Copy out the data from the line with "## Introduction" to the line with "The repository includes", swapping every "repository" for "project" and leaving everything else unchanged.

Plain-text document sources
━━━━━━━━━━━━━━━━━━━━

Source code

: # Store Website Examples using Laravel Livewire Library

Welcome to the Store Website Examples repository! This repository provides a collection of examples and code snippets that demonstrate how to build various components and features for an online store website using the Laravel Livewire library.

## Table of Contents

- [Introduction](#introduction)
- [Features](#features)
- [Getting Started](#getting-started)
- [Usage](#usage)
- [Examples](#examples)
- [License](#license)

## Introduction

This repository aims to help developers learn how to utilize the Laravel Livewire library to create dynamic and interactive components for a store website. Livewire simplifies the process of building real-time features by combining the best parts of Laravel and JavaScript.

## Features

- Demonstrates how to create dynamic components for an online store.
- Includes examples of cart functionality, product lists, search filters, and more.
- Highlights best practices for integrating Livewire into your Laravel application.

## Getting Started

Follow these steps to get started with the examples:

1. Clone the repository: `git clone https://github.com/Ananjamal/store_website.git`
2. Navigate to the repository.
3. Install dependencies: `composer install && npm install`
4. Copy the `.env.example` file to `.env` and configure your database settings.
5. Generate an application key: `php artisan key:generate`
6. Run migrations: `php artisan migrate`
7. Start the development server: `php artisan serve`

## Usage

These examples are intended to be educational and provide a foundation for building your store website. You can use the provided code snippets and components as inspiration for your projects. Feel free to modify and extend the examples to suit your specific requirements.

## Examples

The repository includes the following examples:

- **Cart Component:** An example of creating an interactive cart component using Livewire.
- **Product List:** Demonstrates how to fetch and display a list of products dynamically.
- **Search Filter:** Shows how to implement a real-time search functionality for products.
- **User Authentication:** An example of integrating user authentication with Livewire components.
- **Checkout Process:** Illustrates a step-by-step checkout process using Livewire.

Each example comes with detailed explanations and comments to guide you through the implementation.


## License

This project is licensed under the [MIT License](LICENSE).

━━━━━━━━━━━━━━━━━━━━

• _Answer to the problem_
## Introduction

This project aims to help developers learn how to utilize the Laravel Livewire library to create dynamic and interactive components for a store website. Livewire simplifies the process of building real-time features by combining the best parts of Laravel and JavaScript.

## Features

- Demonstrates how to create dynamic components for an online store.
- Includes examples of cart functionality, product lists, search filters, and more.
- Highlights best practices for integrating Livewire into your Laravel application.

## Getting Started

Follow these steps to get started with the examples:

1. Clone the project: `git clone https://github.com/Ananjamal/store_website.git`
2. Navigate to the project.
3. Install dependencies: `composer install && npm install`
4. Copy the `.env.example` file to `.env` and configure your database settings.
5. Generate an application key: `php artisan key:generate`
6. Run migrations: `php artisan migrate`
7. Start the development server: `php artisan serve`

## Usage

These examples are intended to be educational and provide a foundation for building your store website. You can use the provided code snippets and components as inspiration for your projects. Feel free to modify and extend the examples to suit your specific requirements.

## Examples

The project includes the following examples:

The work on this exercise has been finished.